Утром, прежде чем сварить кофе, я подошел к компьютеру, надеясь не найти вчерашнего посетителя. На мониторе никто не сидел, над принтером пустота. Я даже погладил стену, желая еще раз убедиться, что она твердая. Размышляя над природой устойчивой вчерашней галлюцинации, я сходил на кухню и, вернувшись с кружкой в руке, вновь обнаружил лилового черта на краю монитора. Да не одного, а в компании серой крысы, сидящей рядом. Крыса в отличие от черта сверкала босыми пятками, верхняя ее половина эротично куталась в красную кофту на пуговицах, а ниже — желтая плиссированная юбочка до крысиных колен. Они не обращали на меня никакого внимания.

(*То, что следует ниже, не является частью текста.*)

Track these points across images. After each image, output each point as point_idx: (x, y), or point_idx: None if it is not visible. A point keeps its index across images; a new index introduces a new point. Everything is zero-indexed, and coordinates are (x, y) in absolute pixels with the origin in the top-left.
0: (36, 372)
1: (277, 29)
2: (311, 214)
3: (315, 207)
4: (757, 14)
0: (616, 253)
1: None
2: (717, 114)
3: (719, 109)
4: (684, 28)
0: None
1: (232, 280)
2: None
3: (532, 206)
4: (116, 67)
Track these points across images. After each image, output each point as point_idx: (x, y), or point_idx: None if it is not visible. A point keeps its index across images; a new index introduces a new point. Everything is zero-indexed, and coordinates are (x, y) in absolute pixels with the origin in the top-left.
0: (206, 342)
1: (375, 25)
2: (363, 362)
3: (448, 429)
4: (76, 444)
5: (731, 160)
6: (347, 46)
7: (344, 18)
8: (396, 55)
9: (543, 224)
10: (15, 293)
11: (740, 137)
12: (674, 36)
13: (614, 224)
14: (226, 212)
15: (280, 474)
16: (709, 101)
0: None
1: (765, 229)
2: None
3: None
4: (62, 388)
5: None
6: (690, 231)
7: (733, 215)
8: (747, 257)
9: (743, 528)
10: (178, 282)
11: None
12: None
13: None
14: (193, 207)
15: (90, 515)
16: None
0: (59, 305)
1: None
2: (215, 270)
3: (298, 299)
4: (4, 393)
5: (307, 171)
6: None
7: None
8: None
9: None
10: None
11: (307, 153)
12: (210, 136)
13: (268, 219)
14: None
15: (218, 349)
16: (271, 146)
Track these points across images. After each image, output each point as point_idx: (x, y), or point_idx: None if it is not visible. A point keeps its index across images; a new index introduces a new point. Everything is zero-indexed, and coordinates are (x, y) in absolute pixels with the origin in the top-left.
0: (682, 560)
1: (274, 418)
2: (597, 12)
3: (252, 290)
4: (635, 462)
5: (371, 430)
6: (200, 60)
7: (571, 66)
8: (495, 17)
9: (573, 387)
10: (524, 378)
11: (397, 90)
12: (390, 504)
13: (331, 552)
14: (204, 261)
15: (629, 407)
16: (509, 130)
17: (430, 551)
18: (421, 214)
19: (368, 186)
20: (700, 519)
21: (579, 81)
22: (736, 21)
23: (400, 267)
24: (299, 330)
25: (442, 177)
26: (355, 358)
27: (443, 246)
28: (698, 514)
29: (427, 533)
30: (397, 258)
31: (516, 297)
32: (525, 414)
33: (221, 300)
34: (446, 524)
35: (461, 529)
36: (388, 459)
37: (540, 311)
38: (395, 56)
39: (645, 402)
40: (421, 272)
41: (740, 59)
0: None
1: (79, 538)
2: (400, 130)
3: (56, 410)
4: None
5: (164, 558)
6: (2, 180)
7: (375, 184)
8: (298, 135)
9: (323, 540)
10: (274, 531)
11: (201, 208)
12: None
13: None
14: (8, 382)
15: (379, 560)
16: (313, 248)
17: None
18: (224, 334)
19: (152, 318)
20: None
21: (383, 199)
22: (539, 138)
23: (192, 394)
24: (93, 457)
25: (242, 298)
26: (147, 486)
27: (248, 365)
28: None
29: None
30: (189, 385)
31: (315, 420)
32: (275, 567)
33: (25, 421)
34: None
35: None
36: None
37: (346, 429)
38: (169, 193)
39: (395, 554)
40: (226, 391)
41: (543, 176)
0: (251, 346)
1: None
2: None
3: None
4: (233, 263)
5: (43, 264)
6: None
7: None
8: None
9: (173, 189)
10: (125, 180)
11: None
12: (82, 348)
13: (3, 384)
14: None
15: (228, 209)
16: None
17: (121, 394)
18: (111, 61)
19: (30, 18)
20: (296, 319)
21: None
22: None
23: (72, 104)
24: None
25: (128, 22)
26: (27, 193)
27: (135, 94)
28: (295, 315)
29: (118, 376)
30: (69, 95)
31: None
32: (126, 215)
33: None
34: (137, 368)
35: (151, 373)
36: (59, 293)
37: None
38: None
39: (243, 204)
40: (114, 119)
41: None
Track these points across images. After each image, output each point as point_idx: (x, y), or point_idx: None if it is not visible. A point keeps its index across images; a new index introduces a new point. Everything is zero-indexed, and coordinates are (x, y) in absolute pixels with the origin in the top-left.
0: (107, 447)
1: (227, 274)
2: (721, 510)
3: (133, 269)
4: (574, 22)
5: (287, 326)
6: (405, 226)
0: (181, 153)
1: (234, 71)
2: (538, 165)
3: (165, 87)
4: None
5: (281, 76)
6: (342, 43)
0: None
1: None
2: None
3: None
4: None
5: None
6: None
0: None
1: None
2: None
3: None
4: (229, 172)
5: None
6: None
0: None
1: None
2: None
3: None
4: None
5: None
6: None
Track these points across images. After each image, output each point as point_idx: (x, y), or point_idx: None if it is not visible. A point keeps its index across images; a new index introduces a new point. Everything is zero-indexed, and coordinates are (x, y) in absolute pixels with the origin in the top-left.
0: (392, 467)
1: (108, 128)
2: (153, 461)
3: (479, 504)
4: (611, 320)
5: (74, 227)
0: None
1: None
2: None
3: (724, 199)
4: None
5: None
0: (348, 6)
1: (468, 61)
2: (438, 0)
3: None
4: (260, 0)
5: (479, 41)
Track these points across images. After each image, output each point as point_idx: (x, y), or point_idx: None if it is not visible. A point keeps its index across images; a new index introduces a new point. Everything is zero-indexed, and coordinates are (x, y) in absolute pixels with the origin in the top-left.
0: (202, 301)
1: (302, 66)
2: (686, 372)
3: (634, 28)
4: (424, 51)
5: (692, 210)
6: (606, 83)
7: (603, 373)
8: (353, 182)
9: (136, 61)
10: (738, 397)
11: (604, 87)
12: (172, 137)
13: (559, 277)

Крыса упоенно ела бутерброд с сыром, время от времени отламывала от него кусочки и подбрасывала их вверх, а черт ловко хватал жратву, разинув пасть, запрокидывая голову к потолку. Со стороны они напоминали двух деревенских дурачков, расположившихся на завалинке в ожидании заката.

Сжав разочарование в кулак, я не позволил себе ни взглядом, ни неосторожным действием выдать перед непрошенными гостями удивление, смешанное с крайней досадой. В самом деле, не появись вчерашний визитер, да еще в обнимку с крысой, я бы плюнул на все, продолжая сжигать время в ничегонеделании. Я бы моментально забыл о своем желании стать писателем, выкинув из головы не только ненаписанный роман, но и все прочитанные прежде. Теперь, раз уж они приперлись, надо либо начинать изворачиваться и лгать о романе, либо согласиться на семнадцать оставшихся мне дней жизни. Проигрывать следует с достоинством, поэтому пусть они первыми начнут разговор, решил я, и стал читать новости, прихлебывая кофе. Мои ожидания оправдались.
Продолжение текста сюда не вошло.